Le président américain Donald Trump a intensifié ce week-end ses attaques contre son prédécesseur Barack Obama, à qui il reproche de n'avoir «rien» fait contre l'ingérence russe, tandis que la gestion de cette affaire par l'ancien président démocrate suscitait quelques critiques dans son propre camp.

«C'est un truc incroyable. Et s'il avait l'information, pourquoi n'ont-ils rien fait? Il aurait dû faire quelque chose», a déclaré M. Trump dans une interview à l'émission Fox and Friends, réalisée vendredi et diffusée dimanche.

Selon le Washington Post de vendredi, la CIA, la centrale américaine de renseignement, avait averti Barack Obama dès août 2016 que des piratages du parti démocrate avaient été ordonnés par le président russe Vladimir Poutine dans le but de nuire à la démocrate Hillary Clinton et d'aider Donald Trump pour la présidentielle du 8 novembre.

En octobre, toutes les agences du renseignement américain faisaient état publiquement d'une ingérence de Moscou. En janvier, elles précisaient que Poutine en était le cerveau.

Le 29 décembre, M. Obama avait annoncé des sanctions contre la Russie, expulsant notamment 35 diplomates considérés comme des agents russes.

Du bout des lèvres

Le dirigeant républicain, dont la présidence est empoisonnée par cette affaire, a multiplié depuis vendredi les tweets contre l'administration Obama, suggérant qu'elle n'avait pas agi, car elle «ne voulait pas nuire à Hillary» Clinton.
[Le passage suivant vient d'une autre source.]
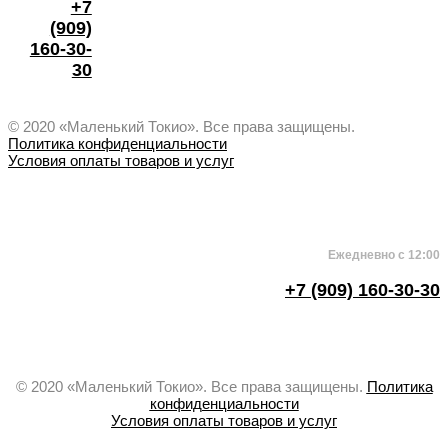
+7
(909)
160-30-
30
© 2020 «Маленький Токио». Все права защищены.
Политика конфиденциальности
Условия оплаты товаров и услуг
Ежедневно с 12:00
+7 (909) 160-30-30
© 2020 «Маленький Токио». Все права защищены.
Политика
конфиденциальности
Условия оплаты товаров и услуг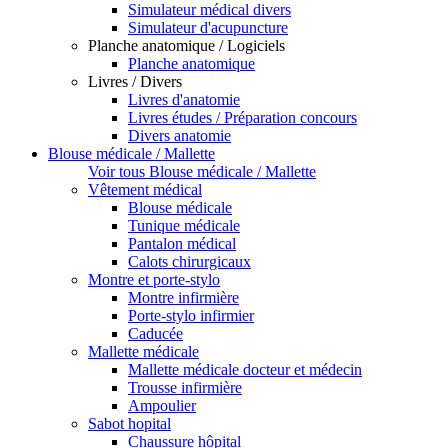
Simulateur médical divers
Simulateur d'acupuncture
Planche anatomique / Logiciels
Planche anatomique
Livres / Divers
Livres d'anatomie
Livres études / Préparation concours
Divers anatomie
Blouse médicale / Mallette
Voir tous Blouse médicale / Mallette
Vêtement médical
Blouse médicale
Tunique médicale
Pantalon médical
Calots chirurgicaux
Montre et porte-stylo
Montre infirmière
Porte-stylo infirmier
Caducée
Mallette médicale
Mallette médicale docteur et médecin
Trousse infirmière
Ampoulier
Sabot hopital
Chaussure hôpital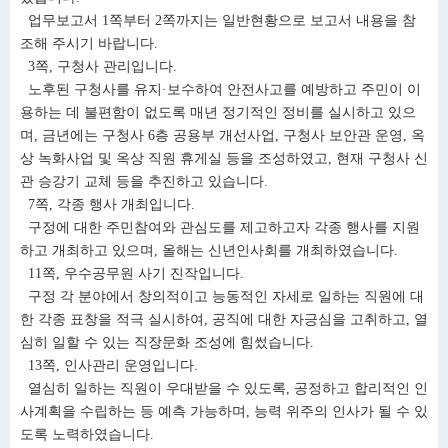
업무보고서 1쪽부터 2쪽까지는 일반현황으로 보고서 내용을 참
조해 주시기 바랍니다.
3쪽, 구청사 관리입니다.
노후된 구청사를 유지·보수하여 안전사고를 예방하고 주민이 이
용하는 데 불편함이 없도록 매년 정기적인 정비를 실시하고 있으
며, 금년에는 구청사 6층 공용부 개선사업, 구청사 보안관 운영, 옥
상 녹화사업 및 옥상 직원 휴게실 등을 조성하였고, 현재 구청사 신
관 승강기 교체 등을 추진하고 있습니다.
7쪽, 각종 행사 개최입니다.
구정에 대한 주민참여와 관심도를 제고하고자 각종 행사를 지원
하고 개최하고 있으며, 올해는 신년인사회를 개최하였습니다.
11쪽, 우수공무원 사기 진작입니다.
구정 각 분야에서 창의적이고 능동적인 자세로 일하는 직원에 대
한 각종 표창을 적극 실시하여, 공직에 대한 자긍심을 고취하고, 열
심히 일할 수 있는 직장문화 조성에 힘썼습니다.
13쪽, 인사관리 운영입니다.
열심히 일하는 직원이 우대받을 수 있도록, 공정하고 합리적인 인
사계획을 수립하는 등 예측 가능하며, 능력 위주의 인사가 될 수 있
도록 노력하였습니다.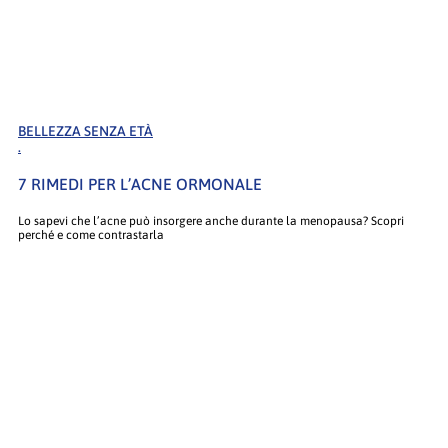
BELLEZZA SENZA ETÀ
.
7 RIMEDI PER L’ACNE ORMONALE
Lo sapevi che l’acne può insorgere anche durante la menopausa? Scopri
perché e come contrastarla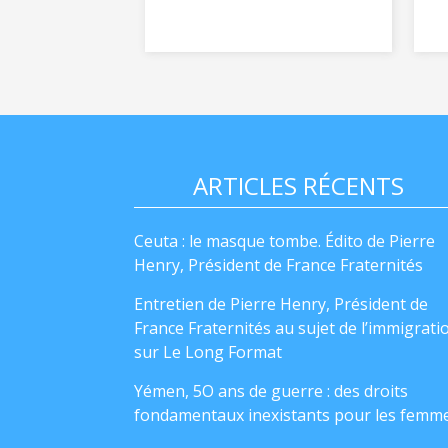
ARTICLES RÉCENTS
Ceuta : le masque tombe. Édito de Pierre
Henry, Président de France Fraternités
Entretien de Pierre Henry, Président de
France Fraternités au sujet de l’immigrati
sur Le Long Format
Yémen, 5O ans de guerre : des droits
fondamentaux inexistants pour les femm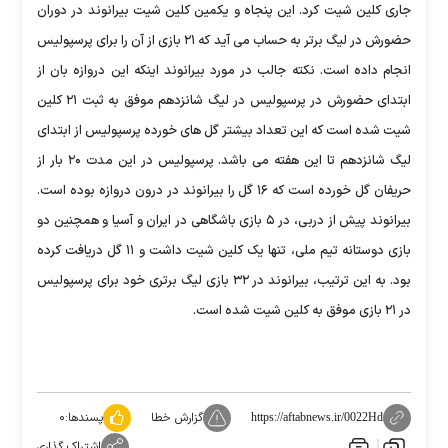
جاری کلین شیت کرد. این پنجاه و یکمین کلین شیت بیرانوند در دوران
حضورش در لیگ برتر به حساب می آید که ۲۱ بازی از آن را برای پرسپولیس
انجام داده است. نکته جالب در مورد بیرانوند اینکه این دروازه بان از
ابتدای حضورش در پرسپولیس در لیگ شانزدهم موفق به ثبت ۲۱ کلین
شیت شده است که این تعداد بیشتر گل های خورده پرسپولیس از ابتدای
لیگ شانزدهم تا این هفته می باشد. پرسپولیس در این مدت ۲۰ بار از
حریفان گل خورده است که ۱۶ گل را بیرانوند در درون دروازه بوده است.
بیرانوند پیش از دربی، در ۵ بازی باشگاهی در ایران و آسیا و همچنین دو
بازی دوستانه تیم ملی، تنها یک کلین شیت داشت و ۱۱ گل دریافت کرده
بود. به این ترتیب، بیرانوند در ۳۲ بازی لیگ برتری خود برای پرسپولیس
در ۲۱ بازی موفق به کلین شیت شده است.
گزارش خطا
پسندها:
۰
https://aftabnews.ir/0022Hd
اشتراک گذاری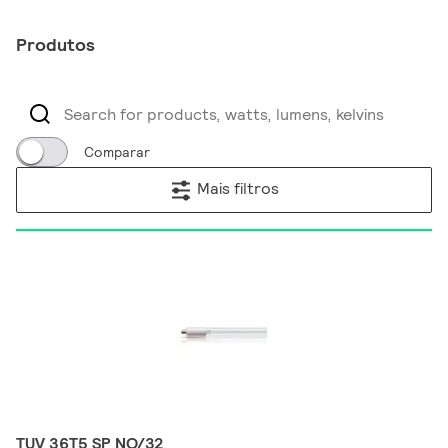
Produtos
Comparar
Mais filtros
TUV 36T5 SP NO/32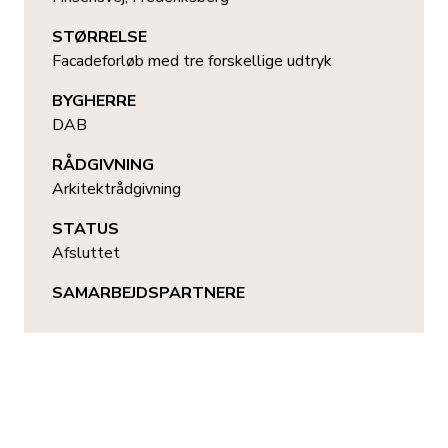
STØRRELSE
Facadeforløb med tre forskellige udtryk
BYGHERRE
DAB
RÅDGIVNING
Arkitektrådgivning
STATUS
Afsluttet
SAMARBEJDSPARTNERE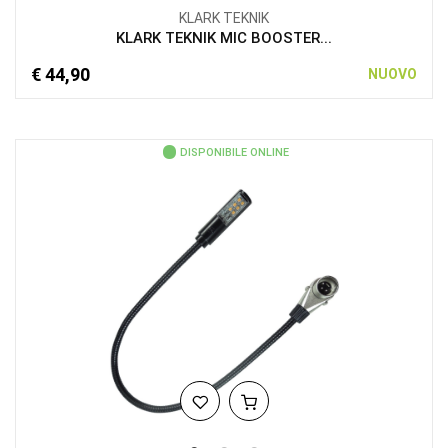
KLARK TEKNIK
KLARK TEKNIK MIC BOOSTER...
€ 44,90
NUOVO
DISPONIBILE ONLINE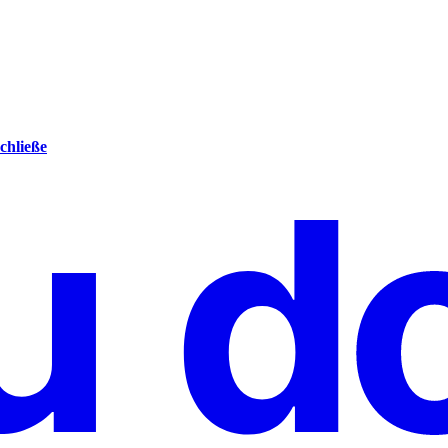
chließe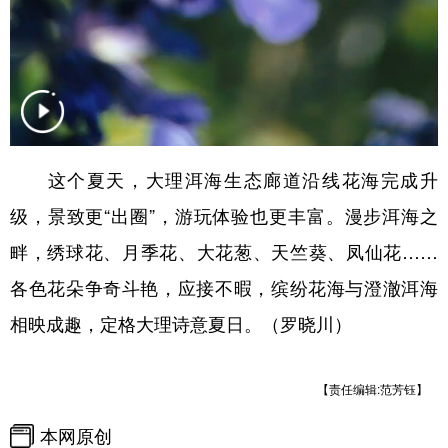
这个夏天，大理洱海生态廊道沿线花海完成升
级，景致更“出圈”，游玩体验也更丰富。漫步洱海之
畔，绣球花、月季花、大花葱、天竺葵、凤仙花……
各色花朵争奇斗艳，应接不暇，缤纷花海与澄澈洱海
相映成趣，定格大理诗意夏日。（罗晓川）
【责任编辑:范芳钰】
本网原创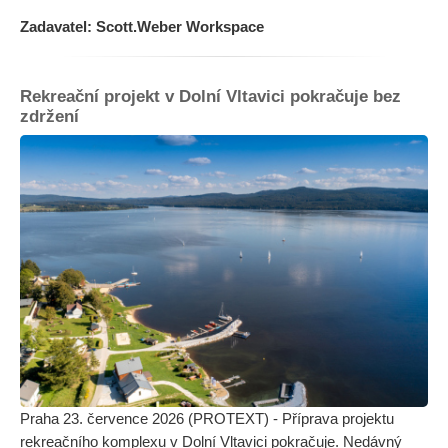
Zadavatel: Scott.Weber Workspace
Rekreační projekt v Dolní Vltavici pokračuje bez
zdržení
Praha 23. července 2026 (PROTEXT) - Příprava projektu
rekreačního komplexu v Dolní Vltavici pokračuje. Nedávný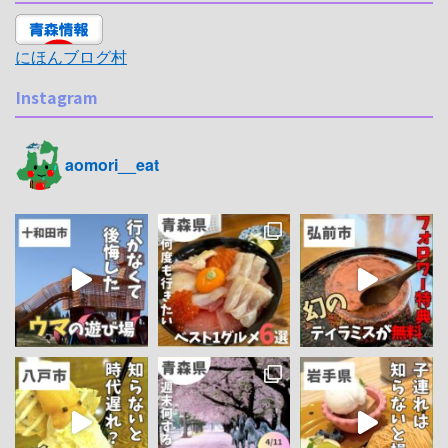
にほんブログ村
Instagram
aomori__eat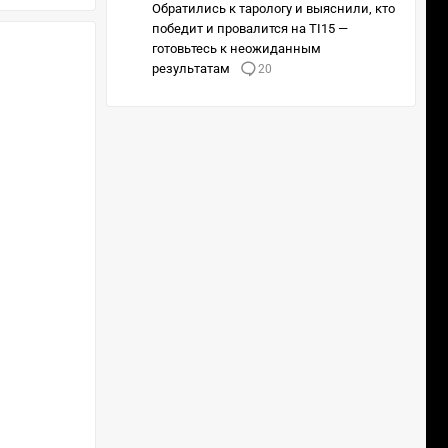
Обратились к тарологу и выяснили, кто
победит и провалится на TI15 —
готовьтесь к неожиданным
результатам
20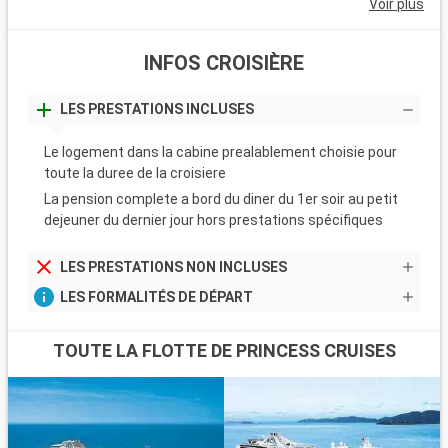
Voir plus
INFOS CROISIÈRE
LES PRESTATIONS INCLUSES
Le logement dans la cabine prealablement choisie pour
toute la duree de la croisiere
La pension complete a bord du diner du 1er soir au petit
dejeuner du dernier jour hors prestations spécifiques
LES PRESTATIONS NON INCLUSES
LES FORMALITÉS DE DÉPART
TOUTE LA FLOTTE DE PRINCESS CRUISES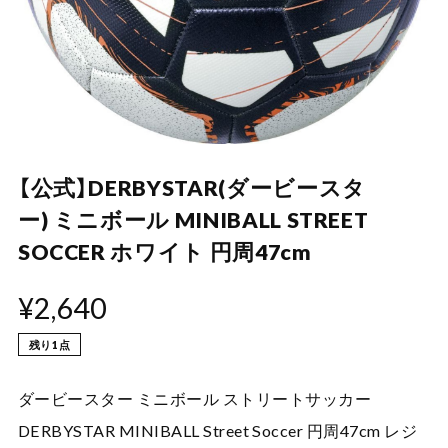
【公式】DERBYSTAR(ダービースタ
ー) ミニボール MINIBALL STREET
SOCCER ホワイト 円周47cm
¥2,640
残り1点
ダービースター ミニボール ストリートサッカー
DERBYSTAR MINIBALL Street Soccer 円周47cm レジ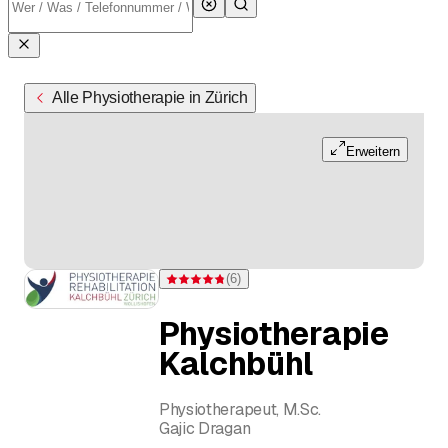
Alle Physiotherapie in Zürich
Erweitern
(
6
)
Bewertung 4,8 von 5 Sternen bei 6 Bewertungen
Physiotherapie
Kalchbühl
Physiotherapeut, M.Sc.
Gajic Dragan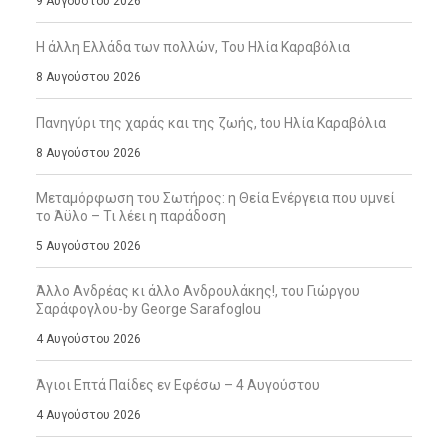
9 Αυγούστου 2026
Η άλλη Ελλάδα των πολλών, Του Ηλία Καραβόλια
8 Αυγούστου 2026
Πανηγύρι της χαράς και της ζωής, tου Ηλία Καραβόλια
8 Αυγούστου 2026
Μεταμόρφωση του Σωτήρος: η Θεία Ενέργεια που υμνεί
το Άϋλο – Τι λέει η παράδοση
5 Αυγούστου 2026
Άλλο Ανδρέας κι άλλο Ανδρουλάκης!, του Γιώργου
Σαράφογλου-by George Sarafoglou
4 Αυγούστου 2026
Άγιοι Επτά Παίδες εν Εφέσω – 4 Αυγούστου
4 Αυγούστου 2026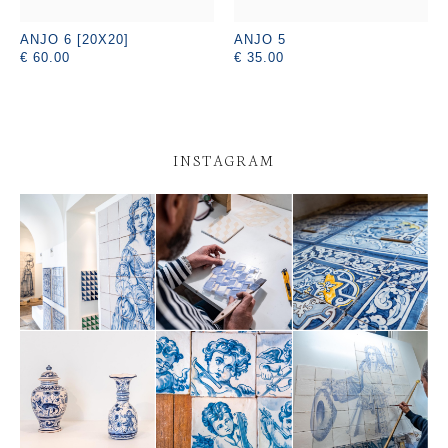
ANJO 6 [20X20]
ANJO 5
€ 60.00
€ 35.00
INSTAGRAM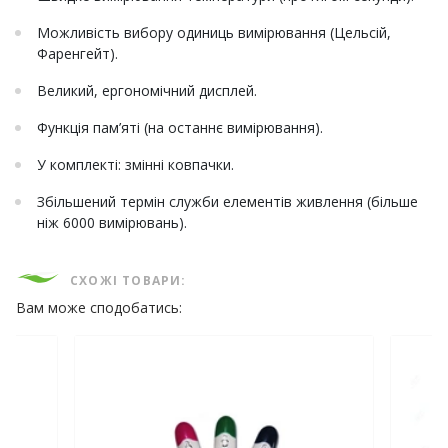
Можливість вибору одиниць вимірювання (Цельсій,
Фаренгейт).
Великий, ергономічний дисплей.
Функція пам’яті (на останнє вимірювання).
У комплекті: змінні ковпачки.
Збільшений термін служби елементів живлення (більше
ніж 6000 вимірювань).
СХОЖІ ТОВАРИ:
Вам може сподобатись: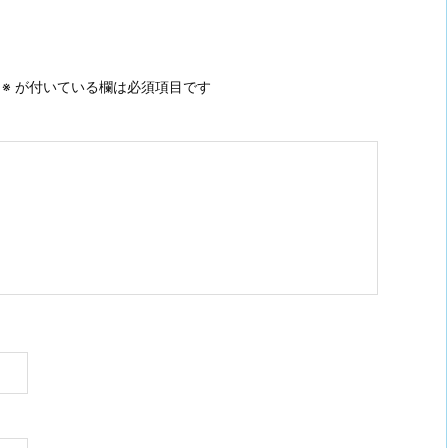
。
※
が付いている欄は必須項目です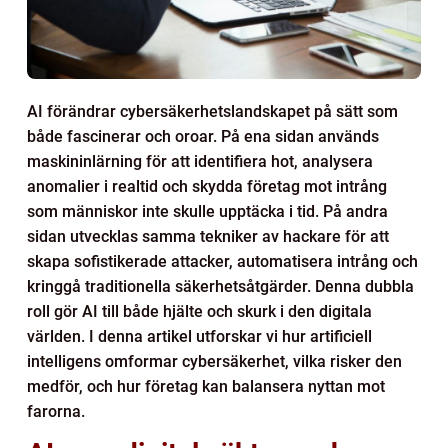
AI förändrar cybersäkerhetslandskapet på sätt som
både fascinerar och oroar. På ena sidan används
maskininlärning för att identifiera hot, analysera
anomalier i realtid och skydda företag mot intrång
som människor inte skulle upptäcka i tid. På andra
sidan utvecklas samma tekniker av hackare för att
skapa sofistikerade attacker, automatisera intrång och
kringgå traditionella säkerhetsåtgärder. Denna dubbla
roll gör AI till både hjälte och skurk i den digitala
världen. I denna artikel utforskar vi hur artificiell
intelligens omformar cybersäkerhet, vilka risker den
medför, och hur företag kan balansera nyttan mot
farorna.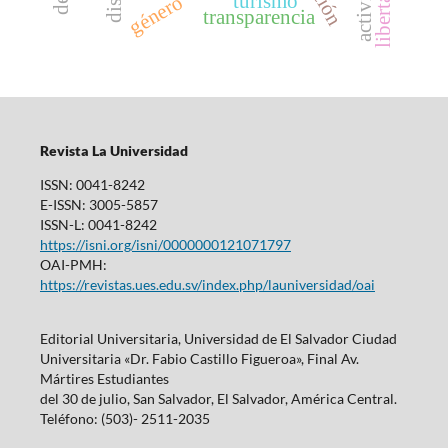
libertad
turismo
género
transparencia
Revista La Universidad
ISSN: 0041-8242
E-ISSN: 3005-5857
ISSN-L: 0041-8242
https://isni.org/isni/0000000121071797
OAI-PMH:
https://revistas.ues.edu.sv/index.php/launiversidad/oai
Editorial Universitaria, Universidad de El Salvador Ciudad
Universitaria «Dr. Fabio Castillo Figueroa», Final Av.
Mártires Estudiantes
del 30 de julio, San Salvador, El Salvador, América Central.
Teléfono: (503)- 2511-2035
«Puisqu'on a dit bien avant l'élection de 2016 à l'administration Obama que les Russes interféraient, pourquoi aucune mesure n'a été prise? Concentrez-vous sur eux, pas sur T» (Trump), s'est-il indigné dans un autre tweet samedi.

Les reproches de Donald Trump à l'égard du président Obama sont surprenants, car le magnat de l'immobilier avait lui-même admis du bout des lèvres que Moscou avait pu participer à des piratages du parti démocrate.

Le président américain n'a jamais repris véritablement à son compte les conclusions de ses agences de renseignement selon lesquelles la Russie a interféré dans la présidentielle américaine par des piratages informatiques et une campagne de désinformation.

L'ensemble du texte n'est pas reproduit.